REDAffectiveLM: Leveraging Affect Enriched Embedding and Transformer-based Neural Language Model for Readers' Emotion Detection
Anoop Kadan, Deepak P., Manjary P. Gangan, Savitha Sam Abraham, Lajish V. L
TL;DR
This work addresses Readers' Emotion Detection for short-text news by proposing REDAffectiveLM, a dual-network model that fuses context-aware transformer representations (XLNet) with affect-enriched embeddings (emoGloVe) learned via counter-fitting. The architecture jointly leverages affective word representations and contextual signals to predict reader emotion profiles through multi-target regression on three datasets (SemEval-2007, RENh-4k, REN-20k). Empirical results show statistically significant improvements over a wide range of baselines, supported by qualitative and quantitative analyses of affect enrichment via attention mechanisms. The approach advances affective computing in reader-oriented tasks and provides resources (REN-20k and code) to enable further research and practical emotion-aware systems.
Abstract
Technological advancements in web platforms allow people to express and share emotions towards textual write-ups written and shared by others. This brings about different interesting domains for analysis; emotion expressed by the writer and emotion elicited from the readers. In this paper, we propose a novel approach for Readers' Emotion Detection from short-text documents using a deep learning model called REDAffectiveLM. Within state-of-the-art NLP tasks, it is well understood that utilizing context-specific representations from transformer-based pre-trained language models helps achieve improved performance. Within this affective computing task, we explore how incorporating affective information can further enhance performance. Towards this, we leverage context-specific and affect enriched representations by using a transformer-based pre-trained language model in tandem with affect enriched Bi-LSTM+Attention. For empirical evaluation, we procure a new dataset REN-20k, besides using RENh-4k and SemEval-2007. We evaluate the performance of our REDAffectiveLM rigorously across these datasets, against a vast set of state-of-the-art baselines, where our model consistently outperforms baselines and obtains statistically significant results.
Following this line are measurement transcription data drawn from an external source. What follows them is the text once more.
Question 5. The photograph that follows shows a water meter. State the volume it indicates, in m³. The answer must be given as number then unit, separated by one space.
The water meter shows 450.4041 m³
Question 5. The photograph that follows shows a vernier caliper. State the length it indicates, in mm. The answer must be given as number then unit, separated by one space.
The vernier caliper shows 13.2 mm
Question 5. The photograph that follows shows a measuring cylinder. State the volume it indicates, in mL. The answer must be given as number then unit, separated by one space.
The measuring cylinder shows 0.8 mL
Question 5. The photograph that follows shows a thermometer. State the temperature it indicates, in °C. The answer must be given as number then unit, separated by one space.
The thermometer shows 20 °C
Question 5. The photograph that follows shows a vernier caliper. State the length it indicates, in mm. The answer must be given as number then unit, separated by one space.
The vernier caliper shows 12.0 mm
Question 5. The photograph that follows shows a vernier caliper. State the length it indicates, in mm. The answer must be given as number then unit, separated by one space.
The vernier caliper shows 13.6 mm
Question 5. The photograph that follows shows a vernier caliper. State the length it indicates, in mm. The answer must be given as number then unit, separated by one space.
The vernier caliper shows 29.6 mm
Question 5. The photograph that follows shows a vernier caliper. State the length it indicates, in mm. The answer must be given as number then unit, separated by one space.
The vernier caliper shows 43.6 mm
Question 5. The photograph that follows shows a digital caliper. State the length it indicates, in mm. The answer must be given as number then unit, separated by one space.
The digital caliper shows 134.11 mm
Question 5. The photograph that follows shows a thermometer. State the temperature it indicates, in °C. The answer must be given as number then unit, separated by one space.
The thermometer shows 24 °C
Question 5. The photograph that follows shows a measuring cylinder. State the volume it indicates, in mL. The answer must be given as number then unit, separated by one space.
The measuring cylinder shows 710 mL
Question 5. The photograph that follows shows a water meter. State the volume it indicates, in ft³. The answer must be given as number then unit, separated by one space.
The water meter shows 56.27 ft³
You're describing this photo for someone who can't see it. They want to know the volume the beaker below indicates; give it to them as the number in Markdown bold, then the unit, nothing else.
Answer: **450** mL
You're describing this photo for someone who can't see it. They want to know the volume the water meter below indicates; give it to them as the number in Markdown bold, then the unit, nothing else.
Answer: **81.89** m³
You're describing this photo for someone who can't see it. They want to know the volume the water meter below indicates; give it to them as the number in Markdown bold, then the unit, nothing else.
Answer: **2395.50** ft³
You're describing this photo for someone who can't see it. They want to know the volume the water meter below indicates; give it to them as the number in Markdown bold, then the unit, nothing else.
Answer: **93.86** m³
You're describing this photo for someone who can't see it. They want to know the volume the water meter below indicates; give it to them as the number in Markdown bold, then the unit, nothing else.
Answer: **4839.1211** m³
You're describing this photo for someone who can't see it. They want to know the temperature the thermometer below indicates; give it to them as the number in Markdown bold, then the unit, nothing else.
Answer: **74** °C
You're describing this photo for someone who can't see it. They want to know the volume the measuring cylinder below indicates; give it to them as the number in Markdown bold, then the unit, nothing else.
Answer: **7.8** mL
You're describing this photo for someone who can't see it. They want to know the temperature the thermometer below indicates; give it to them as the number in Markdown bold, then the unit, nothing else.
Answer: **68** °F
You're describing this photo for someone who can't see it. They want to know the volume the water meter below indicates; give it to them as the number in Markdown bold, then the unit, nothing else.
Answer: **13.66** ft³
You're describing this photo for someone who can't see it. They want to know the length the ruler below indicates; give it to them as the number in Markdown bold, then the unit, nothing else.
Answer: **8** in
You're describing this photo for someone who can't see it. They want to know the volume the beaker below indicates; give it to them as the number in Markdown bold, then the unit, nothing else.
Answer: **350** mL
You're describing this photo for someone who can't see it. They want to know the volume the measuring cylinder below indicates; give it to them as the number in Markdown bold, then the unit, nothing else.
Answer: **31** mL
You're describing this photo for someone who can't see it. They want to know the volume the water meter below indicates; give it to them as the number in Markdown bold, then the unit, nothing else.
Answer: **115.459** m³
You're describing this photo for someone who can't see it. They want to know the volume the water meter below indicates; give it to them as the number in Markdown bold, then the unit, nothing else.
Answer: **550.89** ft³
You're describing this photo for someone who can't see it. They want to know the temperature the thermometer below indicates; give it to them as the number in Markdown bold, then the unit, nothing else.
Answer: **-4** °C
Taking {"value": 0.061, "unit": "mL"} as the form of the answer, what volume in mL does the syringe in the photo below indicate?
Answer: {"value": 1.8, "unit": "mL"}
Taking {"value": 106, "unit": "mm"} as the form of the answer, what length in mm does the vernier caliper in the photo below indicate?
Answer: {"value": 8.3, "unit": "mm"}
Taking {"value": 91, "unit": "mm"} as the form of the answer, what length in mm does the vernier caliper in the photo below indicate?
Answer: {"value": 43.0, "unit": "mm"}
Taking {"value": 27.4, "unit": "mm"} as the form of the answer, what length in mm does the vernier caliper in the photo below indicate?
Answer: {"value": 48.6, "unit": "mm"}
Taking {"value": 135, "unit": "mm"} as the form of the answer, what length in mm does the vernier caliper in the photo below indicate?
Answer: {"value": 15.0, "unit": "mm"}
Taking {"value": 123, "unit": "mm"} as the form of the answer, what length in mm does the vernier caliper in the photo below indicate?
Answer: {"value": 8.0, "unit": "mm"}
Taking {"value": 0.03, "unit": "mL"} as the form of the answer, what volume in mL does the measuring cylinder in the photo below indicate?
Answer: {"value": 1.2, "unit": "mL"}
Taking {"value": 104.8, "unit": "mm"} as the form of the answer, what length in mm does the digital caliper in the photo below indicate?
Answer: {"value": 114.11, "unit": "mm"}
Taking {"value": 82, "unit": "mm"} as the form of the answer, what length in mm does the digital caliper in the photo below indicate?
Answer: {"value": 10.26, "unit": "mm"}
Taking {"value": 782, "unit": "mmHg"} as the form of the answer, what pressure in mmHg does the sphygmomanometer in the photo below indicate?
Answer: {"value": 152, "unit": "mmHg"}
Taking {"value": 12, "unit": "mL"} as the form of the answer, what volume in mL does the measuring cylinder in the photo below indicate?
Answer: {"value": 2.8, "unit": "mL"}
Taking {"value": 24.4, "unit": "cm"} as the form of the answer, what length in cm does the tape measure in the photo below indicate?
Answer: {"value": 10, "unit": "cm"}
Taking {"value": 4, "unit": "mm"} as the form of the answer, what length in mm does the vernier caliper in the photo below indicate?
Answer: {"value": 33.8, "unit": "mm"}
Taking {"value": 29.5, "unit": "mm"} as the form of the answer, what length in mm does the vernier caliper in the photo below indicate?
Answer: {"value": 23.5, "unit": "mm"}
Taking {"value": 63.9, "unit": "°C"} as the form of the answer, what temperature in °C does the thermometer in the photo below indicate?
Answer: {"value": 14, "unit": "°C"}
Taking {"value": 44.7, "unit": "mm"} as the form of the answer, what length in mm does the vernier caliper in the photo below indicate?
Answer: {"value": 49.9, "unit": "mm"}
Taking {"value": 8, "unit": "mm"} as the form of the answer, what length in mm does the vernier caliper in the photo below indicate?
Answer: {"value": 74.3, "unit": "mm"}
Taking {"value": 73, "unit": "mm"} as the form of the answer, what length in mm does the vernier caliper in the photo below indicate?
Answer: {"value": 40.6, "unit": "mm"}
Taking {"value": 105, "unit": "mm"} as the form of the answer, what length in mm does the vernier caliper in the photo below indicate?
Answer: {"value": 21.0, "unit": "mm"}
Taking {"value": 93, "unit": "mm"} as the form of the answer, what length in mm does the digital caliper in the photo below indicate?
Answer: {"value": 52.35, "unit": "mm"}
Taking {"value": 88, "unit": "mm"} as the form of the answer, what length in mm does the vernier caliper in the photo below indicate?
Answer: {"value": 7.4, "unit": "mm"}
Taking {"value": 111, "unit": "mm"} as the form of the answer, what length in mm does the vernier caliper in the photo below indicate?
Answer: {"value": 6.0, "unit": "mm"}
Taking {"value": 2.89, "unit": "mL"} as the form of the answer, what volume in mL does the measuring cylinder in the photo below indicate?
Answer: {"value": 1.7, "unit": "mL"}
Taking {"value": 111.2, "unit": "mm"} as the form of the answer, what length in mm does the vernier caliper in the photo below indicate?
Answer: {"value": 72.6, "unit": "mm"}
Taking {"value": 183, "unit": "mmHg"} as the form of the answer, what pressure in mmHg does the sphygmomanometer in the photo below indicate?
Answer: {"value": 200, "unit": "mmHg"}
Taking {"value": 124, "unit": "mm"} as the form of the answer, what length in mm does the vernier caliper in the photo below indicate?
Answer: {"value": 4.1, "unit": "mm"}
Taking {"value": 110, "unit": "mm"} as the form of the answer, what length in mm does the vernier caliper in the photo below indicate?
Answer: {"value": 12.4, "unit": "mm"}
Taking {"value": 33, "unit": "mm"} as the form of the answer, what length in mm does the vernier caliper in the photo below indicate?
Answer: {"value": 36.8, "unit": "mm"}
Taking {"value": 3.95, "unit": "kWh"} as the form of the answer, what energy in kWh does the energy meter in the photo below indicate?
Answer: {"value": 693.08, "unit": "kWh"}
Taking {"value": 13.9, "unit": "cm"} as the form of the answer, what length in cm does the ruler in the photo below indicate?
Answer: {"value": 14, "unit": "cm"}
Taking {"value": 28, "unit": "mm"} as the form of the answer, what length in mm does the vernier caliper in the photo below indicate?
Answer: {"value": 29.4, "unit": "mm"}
Our results establish that utilizing affect enriched representation along with context-specific representation within a neural architecture can considerably enhance readers' emotion detection. Since the impact of affect enrichment specifically in readers' emotion detection isn't well explored, we conduct a detailed analysis over affect enriched Bi-LSTM+Attention using qualitative and quantitative model behavior evaluation techniques. We observe that compared to conventional semantic embedding, affect enriched embedding increases ability of the network to effectively identify and assign weightage to key terms responsible for readers' emotion detection.